Linear discriminant analysis is primarily used here to reduce the number of features to a more
manageable number before classification. Each of the new dimensions is a linear combination of
pixel values, which form a template. The linear combinations obtained using Fisher's linear
discriminant are called Fisher faces, while those obtained using the related principal component
analysis are called Eigen faces.
Biomedical studies
The main application of discriminant analysis in medicine is the assessment of severity state of a
patient and prognosis of disease outcome. For example, during retrospective analysis, patients are
divided into groups according to severity of disease – mild, moderate and severe form. Then results
of clinical and laboratory analyses are studied in order to reveal variables which are statistically
different in studied groups. Using these variables, discriminant functions are built which help to
objectively classify disease in a future patient into mild, moderate or severe form.
Earth Science
This method can be used to separate the alteration zones. For example, when different data from
various zones are available, discriminate analysis can find the pattern within the data and classify
them effectively.
Cluster Analysis
Cluster analysis is an exploratory analysis that tries to identify structures within the data. Cluster
analysis is also called segmentation analysis or taxonomy analysis. More specifically, it tries to
identify homogenous groups of cases if the grouping is not previously known. Because it is
exploratory, it does not make any distinction between dependent and independent variables. The
different cluster analysis methods that SPSS offers can handle binary, nominal, ordinal, and scale
(interval or ratio) data.
Cluster analysis is often used in conjunction with other analyses (such as discriminant
analysis). The researcher must be able to interpret the cluster analysis based on their understanding
of the data to determine if the results produced by the analysis are actually meaningful.

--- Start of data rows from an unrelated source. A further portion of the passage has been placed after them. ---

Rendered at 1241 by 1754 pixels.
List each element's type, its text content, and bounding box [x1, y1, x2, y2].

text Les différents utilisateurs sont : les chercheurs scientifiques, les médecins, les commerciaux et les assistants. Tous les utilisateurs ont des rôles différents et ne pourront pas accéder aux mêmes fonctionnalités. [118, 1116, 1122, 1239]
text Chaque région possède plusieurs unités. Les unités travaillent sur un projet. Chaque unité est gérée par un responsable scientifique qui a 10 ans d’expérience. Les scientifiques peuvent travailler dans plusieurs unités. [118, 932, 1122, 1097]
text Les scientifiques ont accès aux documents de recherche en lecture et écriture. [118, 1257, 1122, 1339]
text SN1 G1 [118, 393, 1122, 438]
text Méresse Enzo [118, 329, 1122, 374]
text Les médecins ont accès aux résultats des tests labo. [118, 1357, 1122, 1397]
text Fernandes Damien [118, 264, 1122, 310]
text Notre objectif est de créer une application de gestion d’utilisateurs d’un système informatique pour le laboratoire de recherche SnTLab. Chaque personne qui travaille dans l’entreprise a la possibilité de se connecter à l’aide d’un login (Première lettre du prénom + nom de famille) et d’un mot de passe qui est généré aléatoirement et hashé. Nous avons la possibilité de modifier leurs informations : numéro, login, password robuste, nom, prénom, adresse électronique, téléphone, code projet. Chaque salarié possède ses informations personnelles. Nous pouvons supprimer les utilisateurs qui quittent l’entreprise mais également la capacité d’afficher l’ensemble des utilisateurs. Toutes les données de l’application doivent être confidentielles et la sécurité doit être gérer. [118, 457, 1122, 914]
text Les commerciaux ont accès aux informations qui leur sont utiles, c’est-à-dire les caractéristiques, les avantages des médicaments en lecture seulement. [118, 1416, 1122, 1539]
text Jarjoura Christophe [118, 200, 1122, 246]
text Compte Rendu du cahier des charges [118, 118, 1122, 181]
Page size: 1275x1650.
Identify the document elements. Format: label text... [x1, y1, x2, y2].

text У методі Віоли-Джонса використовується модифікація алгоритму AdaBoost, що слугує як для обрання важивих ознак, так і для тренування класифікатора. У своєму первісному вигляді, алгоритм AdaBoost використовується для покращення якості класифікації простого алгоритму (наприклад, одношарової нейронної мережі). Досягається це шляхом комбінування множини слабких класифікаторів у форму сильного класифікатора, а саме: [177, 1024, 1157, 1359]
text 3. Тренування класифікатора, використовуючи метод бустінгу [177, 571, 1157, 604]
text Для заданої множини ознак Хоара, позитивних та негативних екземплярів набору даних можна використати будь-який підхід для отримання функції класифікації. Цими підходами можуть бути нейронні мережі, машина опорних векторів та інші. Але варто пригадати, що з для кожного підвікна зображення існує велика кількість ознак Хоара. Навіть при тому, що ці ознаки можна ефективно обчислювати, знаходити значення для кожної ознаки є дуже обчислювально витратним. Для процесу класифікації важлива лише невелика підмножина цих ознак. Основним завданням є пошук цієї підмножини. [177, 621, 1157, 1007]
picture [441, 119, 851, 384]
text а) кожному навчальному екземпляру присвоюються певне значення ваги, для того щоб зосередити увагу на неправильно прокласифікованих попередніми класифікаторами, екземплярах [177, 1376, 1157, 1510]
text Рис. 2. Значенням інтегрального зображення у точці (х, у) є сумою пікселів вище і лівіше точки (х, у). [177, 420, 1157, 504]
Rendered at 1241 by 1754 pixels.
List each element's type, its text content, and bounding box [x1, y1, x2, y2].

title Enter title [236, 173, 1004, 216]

Other techniques you might want to try in order to identify similar groups of observations are Q-
analysis, multi-dimensional scaling (MDS), and latent class analysis.
What homogenous clusters of students emerge based on standardized test scores in mathematics,
reading, and writing?
In SPSS Cluster Analyses can be found in Analyze/Classify…. SPSS offers three methods for the
cluster analysis: K-Means Cluster, Hierarchical Cluster, and Two-Step Cluster.
K-means cluster is a method to quickly cluster large data sets. The researcher define the number
of clusters in advance. This is useful to test different models with a different assumed number of
clusters.
Hierarchical cluster is the most common method. It generates a series of models with cluster
solutions from 1 (all cases in one cluster) to n (each case is an individual cluster). Hierarchical
cluster also works with variables as opposed to cases; it can cluster variables together in a manner
somewhat similar to factor analysis. In addition, hierarchical cluster analysis can handle nominal,
ordinal, and scale data; however it is not recommended to mix different levels of measurement.
Two-step cluster analysis identifies groupings by running pre-clustering first and then by running
hierarchical methods. Because it uses a quick cluster algorithm upfront, it can handle large data
sets that would take a long time to compute with hierarchical cluster methods. In this respect, it is
a combination of the previous two approaches. Two-step clustering can handle scale and ordinal
data in the same model, and it automatically selects the number of clusters.